# Qué se pide
Reproduce tal cual todo lo que va desde la línea que contiene "What is the sum" hasta la línea que contiene "Reading left to", ambas incluidas.

# Registros listados
_ _ _ _ _ _ _

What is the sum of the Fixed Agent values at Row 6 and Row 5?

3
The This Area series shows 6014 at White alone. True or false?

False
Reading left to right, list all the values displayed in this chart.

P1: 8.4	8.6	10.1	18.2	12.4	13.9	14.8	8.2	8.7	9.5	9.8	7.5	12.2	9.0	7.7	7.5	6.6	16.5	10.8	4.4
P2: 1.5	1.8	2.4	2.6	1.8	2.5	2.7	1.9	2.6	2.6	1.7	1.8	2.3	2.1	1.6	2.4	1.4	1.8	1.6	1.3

_ _ _ _ _ _ _

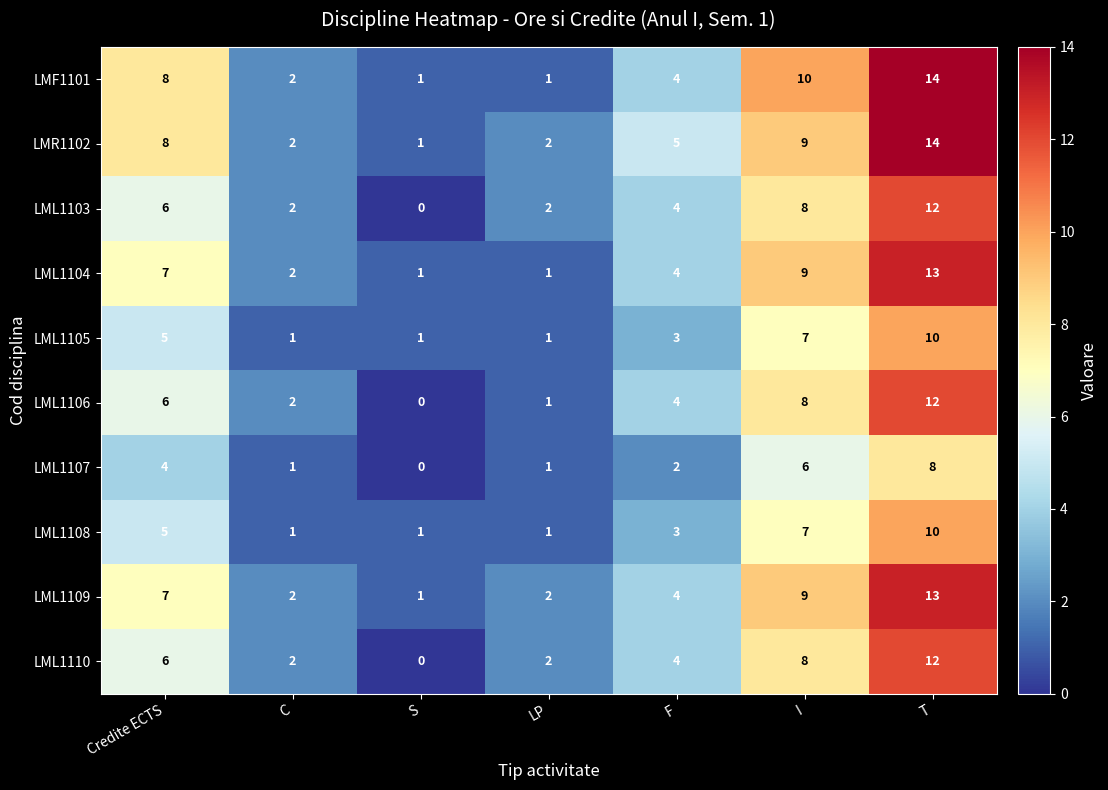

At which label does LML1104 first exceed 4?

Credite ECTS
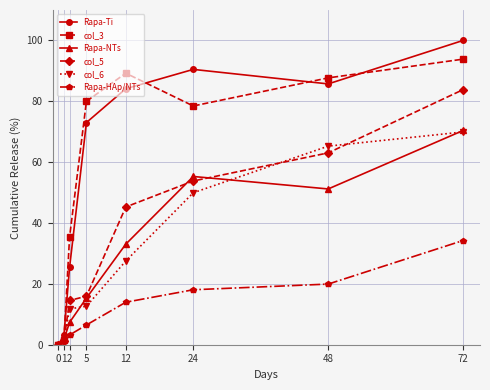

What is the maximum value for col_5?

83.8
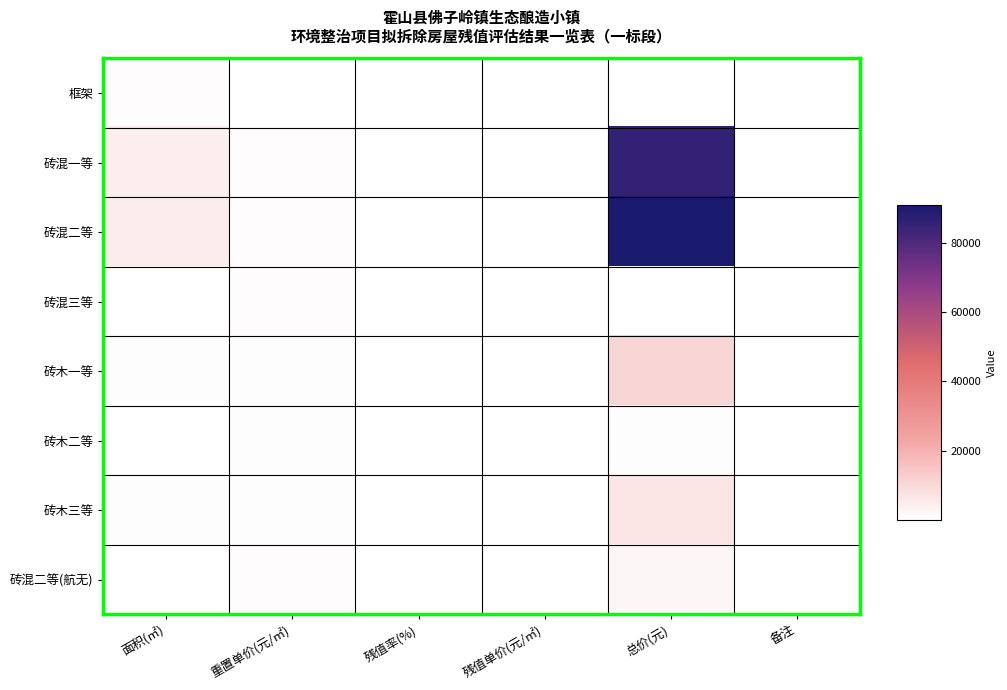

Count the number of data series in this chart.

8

_ _ _ _ _ _ _

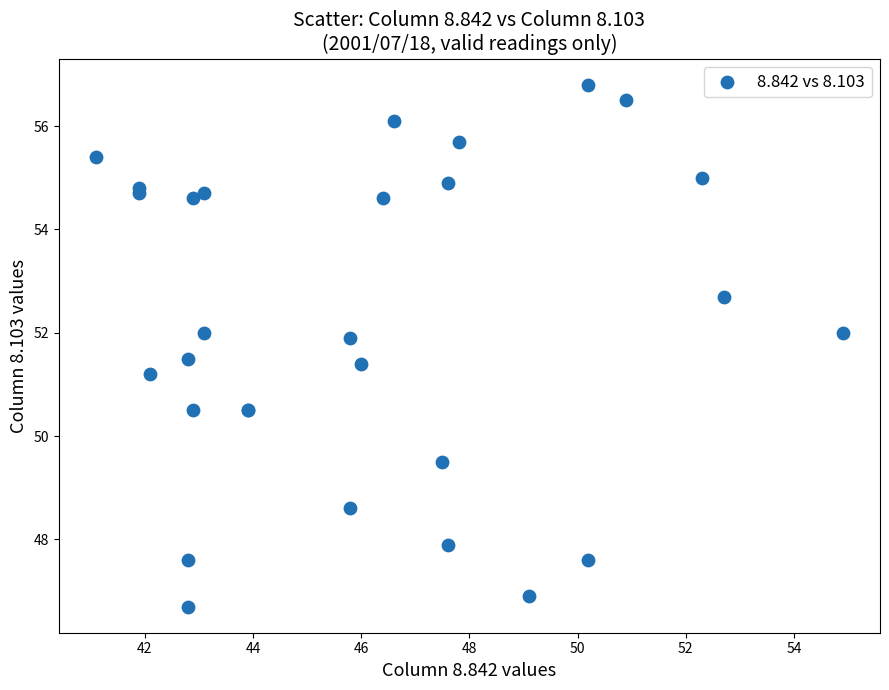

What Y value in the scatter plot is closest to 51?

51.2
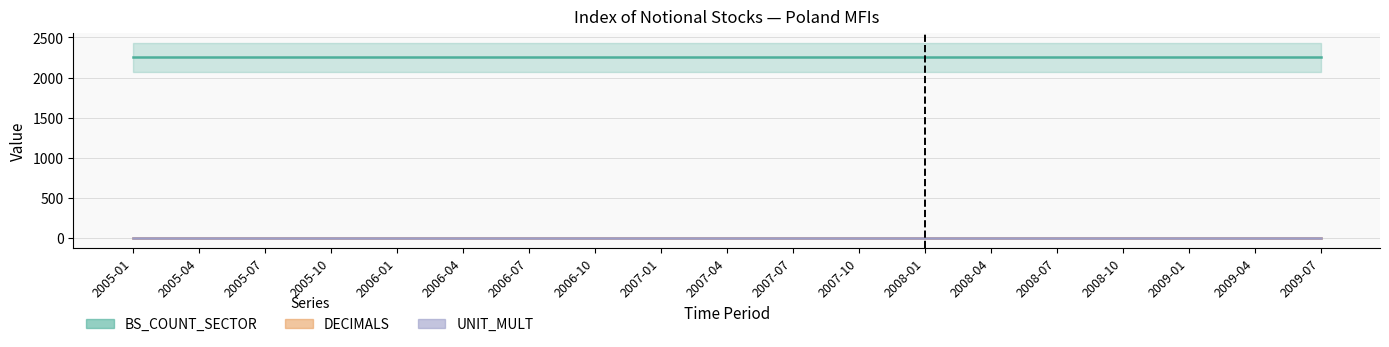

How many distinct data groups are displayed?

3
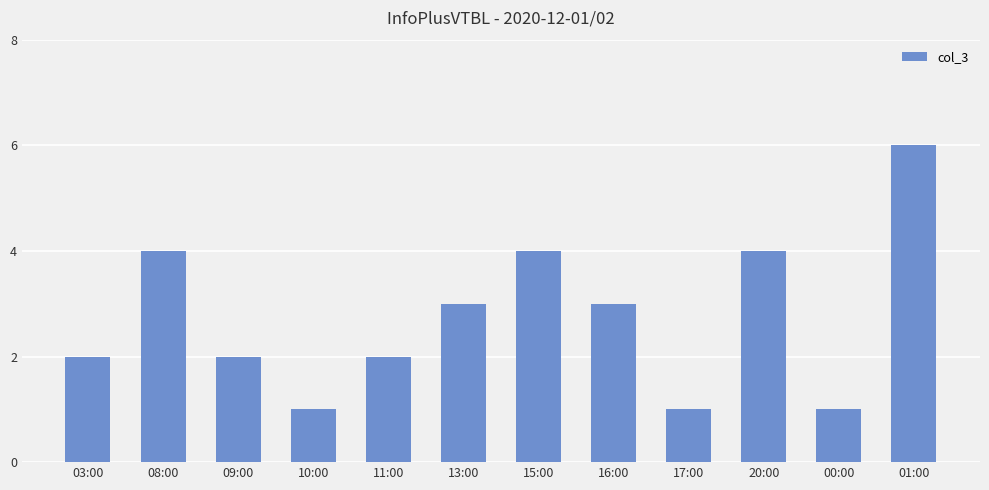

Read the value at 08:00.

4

_ _ _ _ _ _ _

# Respuesta del ejercicio
What is the sum of the Fixed Agent values at Row 6 and Row 5?

3
The This Area series shows 6014 at White alone. True or false?

False
Reading left to right, list all the values displayed in this chart.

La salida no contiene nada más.